The Ecosystem Services Market Consortium (ESMC) and The Nature Conservancy (TNC) announce the first-of-its-kind pilot project in Minnesota to provide financial incentives to encourage more farmers to implement practices that help improve soil health, store carbon in soils, and reduce nutrient run-off from farm fields. The project will test and streamline the creation and sale of environmental credits from farmland.
Project partners will work with farmers, at no cost to them, and a number of agricultural businesses and stakeholders to test ESMC’s market protocols on 50,000 acres that have corn and soybean cropping systems with a heavy dairy or livestock component.
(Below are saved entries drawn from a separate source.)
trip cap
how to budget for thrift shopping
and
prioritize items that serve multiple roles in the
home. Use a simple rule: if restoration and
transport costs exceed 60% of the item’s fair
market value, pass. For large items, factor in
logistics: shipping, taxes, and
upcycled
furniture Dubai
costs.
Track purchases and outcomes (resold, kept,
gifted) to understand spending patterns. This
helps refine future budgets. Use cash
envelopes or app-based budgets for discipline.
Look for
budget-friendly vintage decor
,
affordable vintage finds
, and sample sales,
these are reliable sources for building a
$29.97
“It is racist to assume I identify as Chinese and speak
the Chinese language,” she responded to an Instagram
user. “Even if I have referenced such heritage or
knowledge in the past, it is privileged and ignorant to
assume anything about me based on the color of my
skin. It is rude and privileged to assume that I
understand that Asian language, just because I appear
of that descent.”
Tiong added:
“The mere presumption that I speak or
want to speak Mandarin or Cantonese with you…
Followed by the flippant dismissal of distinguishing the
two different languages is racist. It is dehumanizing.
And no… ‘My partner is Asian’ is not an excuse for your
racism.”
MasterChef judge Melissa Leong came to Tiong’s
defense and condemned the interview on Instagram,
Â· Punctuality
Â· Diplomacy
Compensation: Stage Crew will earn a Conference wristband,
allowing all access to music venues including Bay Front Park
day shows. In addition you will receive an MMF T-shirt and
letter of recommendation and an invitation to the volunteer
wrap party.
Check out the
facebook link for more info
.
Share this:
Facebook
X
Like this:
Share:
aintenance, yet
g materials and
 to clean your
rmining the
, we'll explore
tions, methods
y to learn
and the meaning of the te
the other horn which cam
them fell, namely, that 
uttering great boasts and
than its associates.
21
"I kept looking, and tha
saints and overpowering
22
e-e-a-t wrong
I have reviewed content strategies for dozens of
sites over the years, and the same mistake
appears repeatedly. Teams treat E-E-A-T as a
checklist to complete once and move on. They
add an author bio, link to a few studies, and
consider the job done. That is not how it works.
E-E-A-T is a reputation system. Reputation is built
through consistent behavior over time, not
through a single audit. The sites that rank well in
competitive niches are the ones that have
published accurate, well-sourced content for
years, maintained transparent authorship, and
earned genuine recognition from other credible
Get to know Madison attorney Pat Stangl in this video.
ESMC’s program will quantify, verify, and certify the ecosystem service benefits of improved nutrient management, soil health, and edge-of-field best management practices. The project originated from local agricultural community and agribusiness interest in developing long-term financial incentives for sustainably managed farmland. Baseline field and soil testing will begin this fall in the project area which encompasses land that drains into the Sauk River, a tributary of the Mississippi River. Both field and soil improvements will be tracked and quantified.
The project in central Minnesota is made possible through funding from the Natural Resources Conservation Service, Minnesota Department of Agriculture’s Agricultural Water Quality Certification Program and TNC, and it leverages existing cost share and technical assistance from project partners including the Stearns County Soil & Water Conservation District, AgCentric, AURI, Centra Sota Cooperative, Environmental Initiative, Field to Market, Headwaters Agriculture Sustainability Partnership, Houston Engineering, Land O’Lakes Truterra, MBOLD, Midwest Dairy, Minnesota Milk Producers Association, Minnesota Board of Water & Soil Resources, Minnesota Pollution Control Agency, Syngenta and the University of Minnesota Forever Green Initiative. ESMC is also contributing cost share.
In addition to these partners, ESMC and TNC will collaborate with additional programs and partners to increase market innovation in support of cost-effective practices and projects that benefit the environment and producers.
“North America has always served as the breadbasket to the world. We can also now serve as a global model, demonstrating how farmers and conservationists can work together to achieve mutual goals. We are showing that through best-management practices and targeted conservation projects we can achieve a triple win: lower farming costs, produce more food, and conserve healthy lands and waters for the next generation,” said Leif Fixen, The Nature Conservancy’s Agriculture Strategy Manager.
“This project will result in real, quantified reductions of greenhouse gas emissions and nutrient loading to surface water,” said Debbie Reed, ESMC Executive Director. “A farmer-centric program that quantifies impacts in a credible, transparent program and meets the demands of buyers can improve growers’ bottom lines. Testing our market program and tools before we launch in 2022 is critical to scale a viable market.”
ESMC is launching several more pilot projects this fall and next spring in the Midwest region, focusing on row crop and grain production systems. ESMC will launch its national ecosystem services market in 2022. Together with its members, ESMC is testing the market with the agricultural supply chain and value chain in this pilot and in other recently launched ESMC pilot projects.